Eğer bunlar olmasaydı, şu 6 Şubat depreminde biz bütün bu ihtiyaçları deprem bölgelerine nasıl ulaştıracaktık? Bir taraftan uçaklarımız çalıştı, bir taraftan tırlarımız çalıştı, bir taraftan otobüsler yolcuları getirdi götürdü, bir taraftan uçaklarımız da deprem bölgesinden depremzedelerimizi ülkenin değişik yerlerine taşıdık. Hem de nasıl, dedik ki, ‘Ücretsiz taşıyacağız’, ücretsiz taşıdık. Çünkü devlet hakim-ül harameyn değildir, hadimü’l harameyndir.

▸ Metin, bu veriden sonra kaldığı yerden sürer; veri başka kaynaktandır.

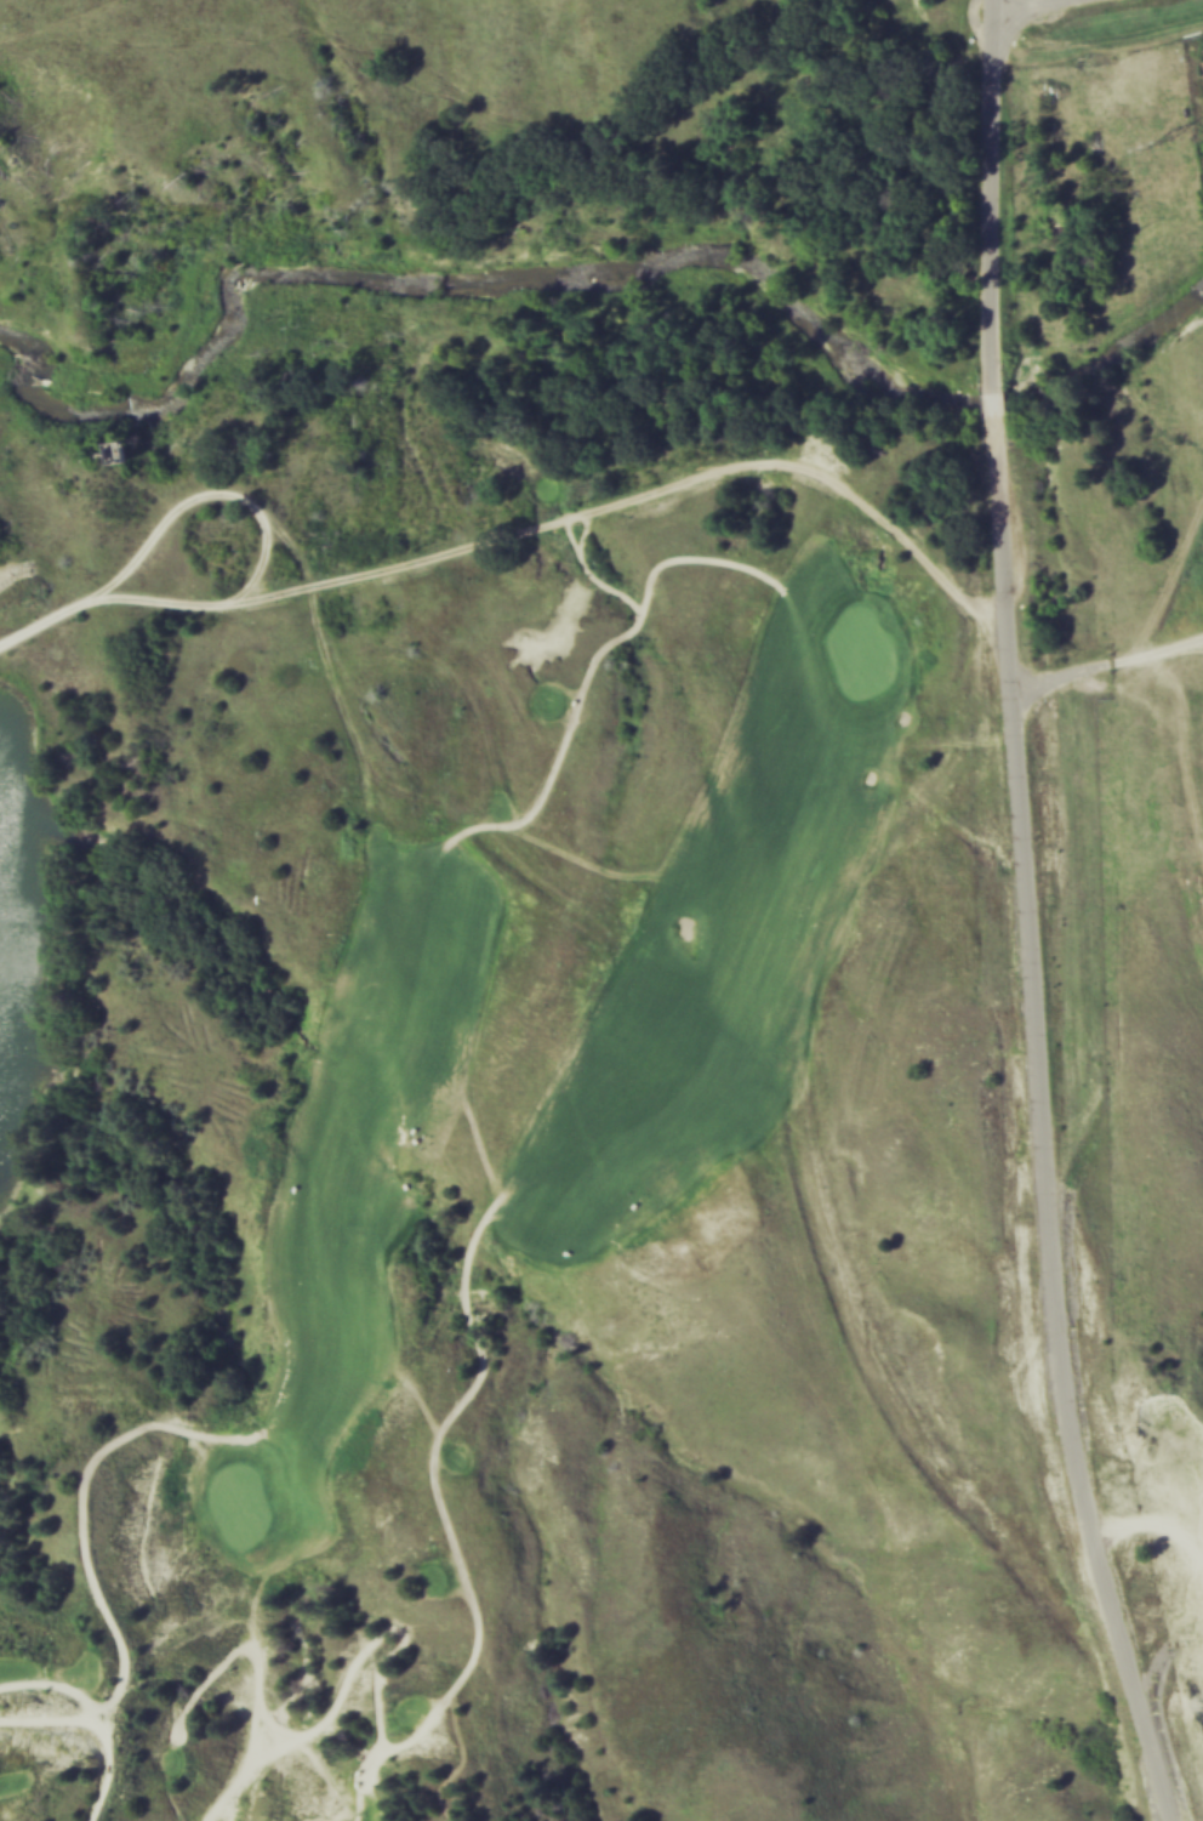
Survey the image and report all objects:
road: (1029, 6)
power tower: (1164, 144)
road: (996, 180)
road: (998, 397)
road: (262, 527)
road: (43, 624)
road: (1110, 666)
road: (1047, 1133)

Şayet biz, ülkemizi gergef gibi yollarla örmeseydik Türkiye’yi buralara getirebilir miydik? Yol yapmasaydık 2003 yılından bu yana 251 milyar dolardan fazla doğrudan yatırım çekebilir miydik? Yol yapmasaydık her yıl ekonomimizi yüzde 5 oranında büyütebilir, istihdamı 32 milyona çıkarabilir miydik?

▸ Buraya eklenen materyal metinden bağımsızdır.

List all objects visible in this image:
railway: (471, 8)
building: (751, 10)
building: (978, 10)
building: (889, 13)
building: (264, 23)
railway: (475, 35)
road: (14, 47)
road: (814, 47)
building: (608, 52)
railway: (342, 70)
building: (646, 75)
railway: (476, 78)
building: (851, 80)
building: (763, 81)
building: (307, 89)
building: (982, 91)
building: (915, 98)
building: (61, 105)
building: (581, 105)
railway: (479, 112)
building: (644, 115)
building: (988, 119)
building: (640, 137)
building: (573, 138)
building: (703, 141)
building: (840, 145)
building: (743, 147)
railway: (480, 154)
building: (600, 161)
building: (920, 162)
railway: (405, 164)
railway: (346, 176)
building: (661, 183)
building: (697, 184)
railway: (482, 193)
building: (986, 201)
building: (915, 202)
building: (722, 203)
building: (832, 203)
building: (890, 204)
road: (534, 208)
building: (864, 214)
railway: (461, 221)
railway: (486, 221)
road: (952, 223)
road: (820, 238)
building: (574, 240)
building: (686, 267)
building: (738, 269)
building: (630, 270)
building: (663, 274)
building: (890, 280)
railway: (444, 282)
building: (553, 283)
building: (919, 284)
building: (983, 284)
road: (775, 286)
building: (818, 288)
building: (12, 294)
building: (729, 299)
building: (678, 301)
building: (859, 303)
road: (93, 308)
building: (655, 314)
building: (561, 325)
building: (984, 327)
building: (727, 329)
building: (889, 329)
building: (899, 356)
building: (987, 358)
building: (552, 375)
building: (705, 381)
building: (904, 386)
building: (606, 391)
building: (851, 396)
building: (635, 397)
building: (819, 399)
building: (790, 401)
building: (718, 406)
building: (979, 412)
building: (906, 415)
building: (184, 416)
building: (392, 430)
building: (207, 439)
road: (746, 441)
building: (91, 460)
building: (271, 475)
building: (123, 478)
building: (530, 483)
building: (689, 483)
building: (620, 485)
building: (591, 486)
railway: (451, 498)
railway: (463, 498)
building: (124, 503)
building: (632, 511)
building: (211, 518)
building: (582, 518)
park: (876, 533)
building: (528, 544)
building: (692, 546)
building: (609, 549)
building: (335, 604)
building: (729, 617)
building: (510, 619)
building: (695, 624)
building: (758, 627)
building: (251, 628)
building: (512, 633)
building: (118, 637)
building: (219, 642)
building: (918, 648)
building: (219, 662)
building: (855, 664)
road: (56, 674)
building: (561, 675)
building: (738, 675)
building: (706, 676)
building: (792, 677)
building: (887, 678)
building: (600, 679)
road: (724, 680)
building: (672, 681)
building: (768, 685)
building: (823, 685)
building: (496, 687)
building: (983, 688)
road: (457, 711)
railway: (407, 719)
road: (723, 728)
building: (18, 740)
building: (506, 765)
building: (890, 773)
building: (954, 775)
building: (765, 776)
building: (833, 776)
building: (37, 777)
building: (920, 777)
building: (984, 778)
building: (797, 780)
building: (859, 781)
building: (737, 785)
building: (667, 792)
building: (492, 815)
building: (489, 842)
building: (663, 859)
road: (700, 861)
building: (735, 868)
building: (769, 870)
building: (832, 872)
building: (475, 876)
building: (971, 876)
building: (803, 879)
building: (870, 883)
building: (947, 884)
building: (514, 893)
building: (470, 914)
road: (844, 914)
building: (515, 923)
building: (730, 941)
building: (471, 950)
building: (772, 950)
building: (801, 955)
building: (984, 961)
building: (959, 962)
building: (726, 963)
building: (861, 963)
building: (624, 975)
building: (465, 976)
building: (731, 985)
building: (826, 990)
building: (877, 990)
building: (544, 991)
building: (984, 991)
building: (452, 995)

78’ten 208’e kadar üniversitelerimizin sayısını da ne yaptık, arttırdık. Göreve geldiğimizde bu bölge var ya bu bölge, burası, çukur, çamur, bütün pisliklerle dolu olan bir yerdi. İsminin Ataşehir olmasına bakmayın, Ata’yla uzaktan yakından alakası yoktu buranın. Burası öyle bir yerdi. Bugün Fikirtepe’de kentsel dönüşümün açılışını yapacağız. Orası da yine berbat bir yerdi. Orada bir tane köşk vardı, o köşkün dışında tamamen rezaletti. Orayı kentsel dönüşümle aldık, bugünkü hâle getirdik.

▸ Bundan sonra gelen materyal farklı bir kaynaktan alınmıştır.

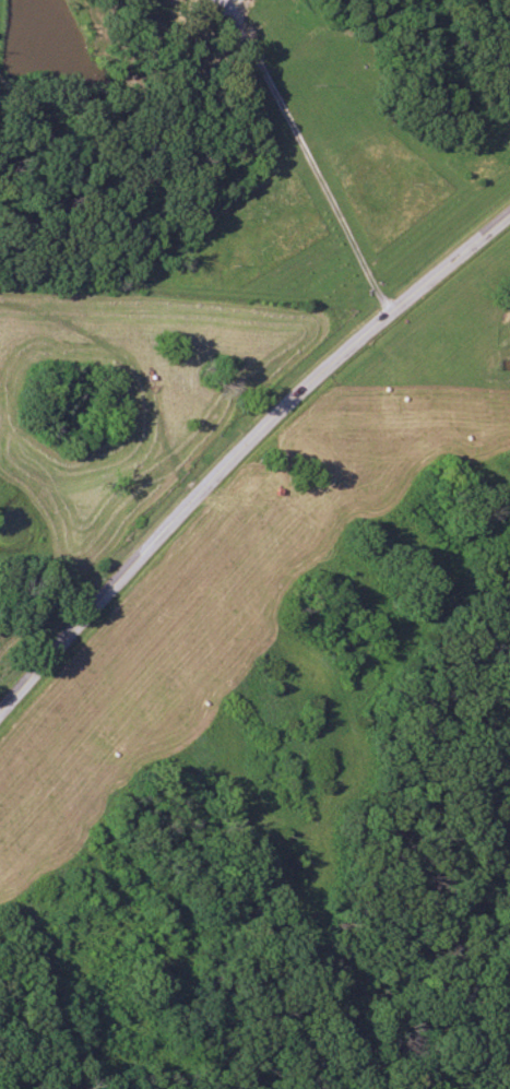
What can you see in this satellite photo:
building: (234, 1)
road: (302, 150)
road: (240, 442)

“GELİNCE UÇAKLARI SATACAKMIŞ. PEKİ YA ŞİMDİ UÇAK KİRALIYORSUN. DEMEK Kİ KİRALAYACAK İMKÂNLARI DA VAR”

Ümraniye çöplüğünün ne hâle geldiğini, oranın belediye başkanı kimdi, CHP’li bir belediye başkanıydı. O çöplük patladı, orada 39 vatandaşımız öldü. Çünkü CHP bu demektir. Orayı yeşil, milli park hâline daha sonra biz getirdik. Biz yol yaparak Türkiye’yi, İstanbul’u finans merkezi yaparak stratejik bir projeyi hayata geçirebilecek modern bir alt yapı ve vizyona kavuşturduk. Tüm bunların yanında biz yol yaparak, otoyol yaparak, 31 yeni havalimanı inşa ederek bay bay Kemal ve ortaklarının özel uçakla il il dolaşmasını kolaylaştırdık. Ne diyor, gelince uçakları satacakmış. Peki ya şimdi uçak kiralıyorsun, onunla gidiyorsun. Demek ki kiralayacak imkânları da var. Onunla beraber seyahatlerini yapıyor. Bu millet, bu milletin kendi uçaklarını bunlara asla devretmeyecek, ben buna inanıyorum.”